You know, if you think about it for a minute, even the parents of actual, real children don’t tolerate tantrums to the point of jeopardizing their careers. What is she really doing here, right? This isn’t how children actually behave. This is how she thinks children behave.

If she firmly claims she does mentally transform then she is NOT a Little. She has a rare mental health condition that requires licensed professionals. You would never be able to actually help her with that real condition. Pretending she is actually a child and that you’re her parent does not help the people with that condition. If you care about her then send her to licensed professionals for the real help she actually does need.
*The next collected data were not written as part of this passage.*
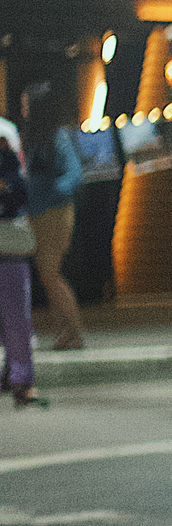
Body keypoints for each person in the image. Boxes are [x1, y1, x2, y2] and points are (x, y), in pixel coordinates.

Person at [15, 83, 86, 353]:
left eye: (26, 104)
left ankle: (74, 331)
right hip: (38, 212)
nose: (23, 109)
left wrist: (52, 190)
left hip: (54, 213)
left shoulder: (58, 137)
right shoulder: (34, 136)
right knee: (48, 276)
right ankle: (68, 331)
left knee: (51, 274)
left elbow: (74, 173)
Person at [1, 113, 45, 408]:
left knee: (13, 317)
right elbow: (19, 192)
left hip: (9, 240)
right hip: (10, 240)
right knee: (16, 316)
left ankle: (14, 377)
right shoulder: (6, 133)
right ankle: (20, 382)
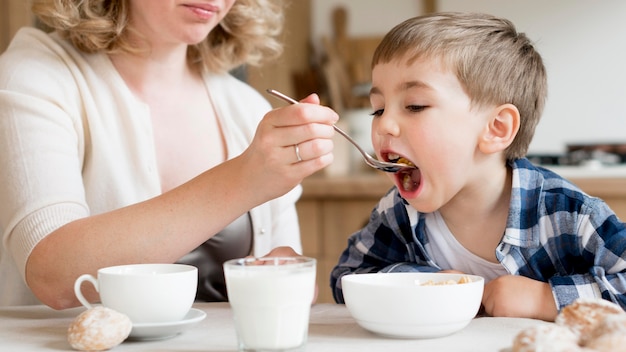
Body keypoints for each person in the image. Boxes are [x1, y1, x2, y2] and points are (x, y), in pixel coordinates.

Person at [0, 0, 337, 308]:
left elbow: (283, 281)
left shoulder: (248, 108)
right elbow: (53, 277)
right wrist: (245, 178)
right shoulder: (33, 76)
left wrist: (289, 276)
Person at [330, 12, 626, 322]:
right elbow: (348, 277)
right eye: (377, 110)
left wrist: (545, 299)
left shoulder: (568, 214)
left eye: (415, 105)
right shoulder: (398, 214)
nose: (384, 125)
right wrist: (421, 281)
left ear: (496, 128)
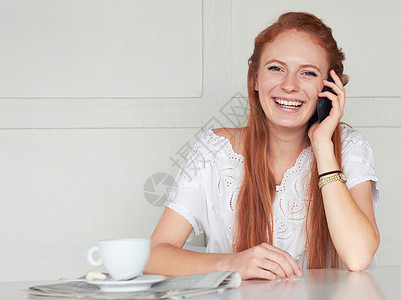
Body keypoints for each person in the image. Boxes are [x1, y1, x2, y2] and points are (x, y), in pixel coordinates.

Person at [144, 12, 380, 280]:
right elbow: (154, 255)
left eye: (308, 73)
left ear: (329, 88)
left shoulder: (349, 148)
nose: (289, 85)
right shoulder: (215, 150)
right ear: (256, 79)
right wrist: (234, 264)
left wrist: (322, 145)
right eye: (276, 68)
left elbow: (359, 256)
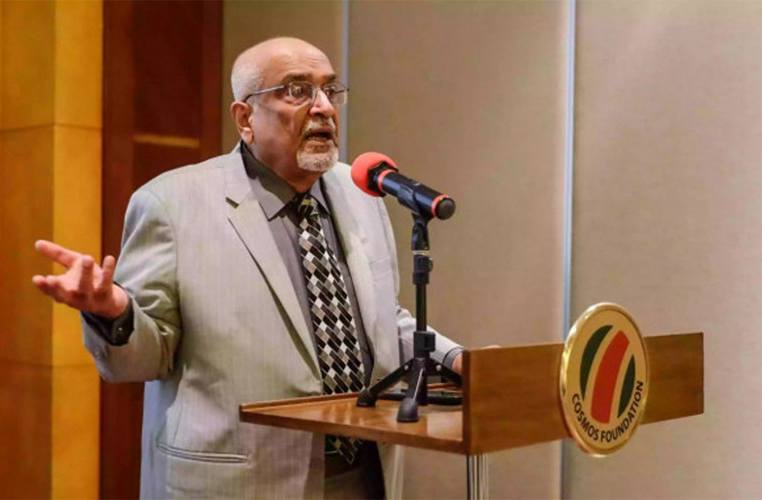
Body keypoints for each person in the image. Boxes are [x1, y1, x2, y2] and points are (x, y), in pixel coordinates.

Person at [33, 37, 462, 499]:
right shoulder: (171, 203)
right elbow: (144, 359)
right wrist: (113, 313)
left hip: (363, 476)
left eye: (329, 90)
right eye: (297, 90)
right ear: (245, 119)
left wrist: (457, 359)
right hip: (238, 481)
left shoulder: (361, 194)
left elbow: (381, 319)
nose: (323, 107)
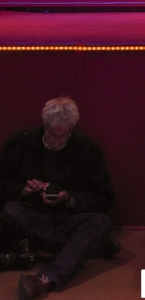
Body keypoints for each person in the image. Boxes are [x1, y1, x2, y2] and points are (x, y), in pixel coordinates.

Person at [0, 96, 120, 300]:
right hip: (30, 217)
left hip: (67, 217)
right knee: (11, 211)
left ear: (70, 131)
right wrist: (23, 190)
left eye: (61, 137)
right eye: (51, 135)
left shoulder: (87, 151)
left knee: (100, 222)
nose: (55, 142)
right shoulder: (21, 145)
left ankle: (44, 279)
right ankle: (89, 247)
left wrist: (69, 198)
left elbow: (104, 199)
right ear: (44, 125)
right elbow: (2, 187)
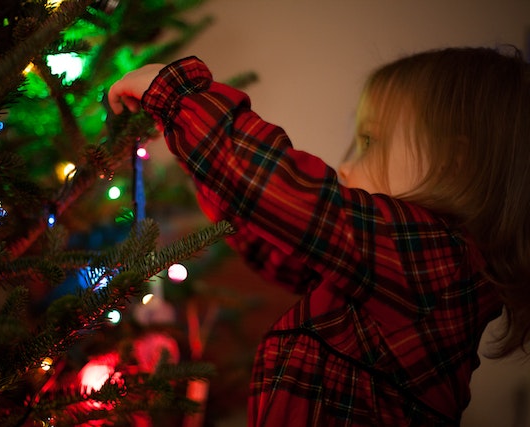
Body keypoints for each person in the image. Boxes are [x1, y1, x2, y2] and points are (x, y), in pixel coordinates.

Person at [107, 47, 530, 426]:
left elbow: (287, 196)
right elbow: (274, 242)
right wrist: (195, 151)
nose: (345, 167)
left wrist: (176, 96)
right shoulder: (383, 278)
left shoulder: (436, 264)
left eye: (369, 142)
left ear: (452, 164)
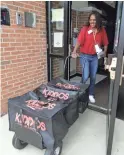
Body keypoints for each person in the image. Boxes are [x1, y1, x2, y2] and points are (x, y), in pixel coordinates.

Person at [72, 11, 109, 103]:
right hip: (85, 56)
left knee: (93, 77)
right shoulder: (85, 29)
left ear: (98, 21)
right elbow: (79, 41)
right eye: (90, 20)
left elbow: (106, 42)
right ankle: (79, 93)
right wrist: (74, 51)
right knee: (85, 76)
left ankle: (91, 94)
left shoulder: (102, 30)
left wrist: (104, 52)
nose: (92, 21)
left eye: (94, 20)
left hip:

Sometimes loving someone means making really hard choices for their betterment, even when it hurts us to have to make that choice.

Realistically though, you and I both know she’s probably not really suffering from the rare mental health condition and she’s just really caught up in the excitement of feeling so cherished by you. She just needs to respect you just as you do her. If she refuses then there is seriously no reason to keep her in your life, you deserve to feel special too.
#60626
This is some serious emotional manipulation.

They don't want to regress without you around? Okay, they can stay big until you have free time.

Saying "it never works out I don't want to do it anymore" is them just trying to guilt-trip you. They want you to feel so bad about not being there when they wanted you that you drop everything immediately next time.

This is red flag upon red flag. I'm sure they have many lovely qualities, but this is something you cannot fix. They are an adult who needs to understand that you, also, are an adult, with a life outside of them. Y'all need to have a serious talk once they've calmed down.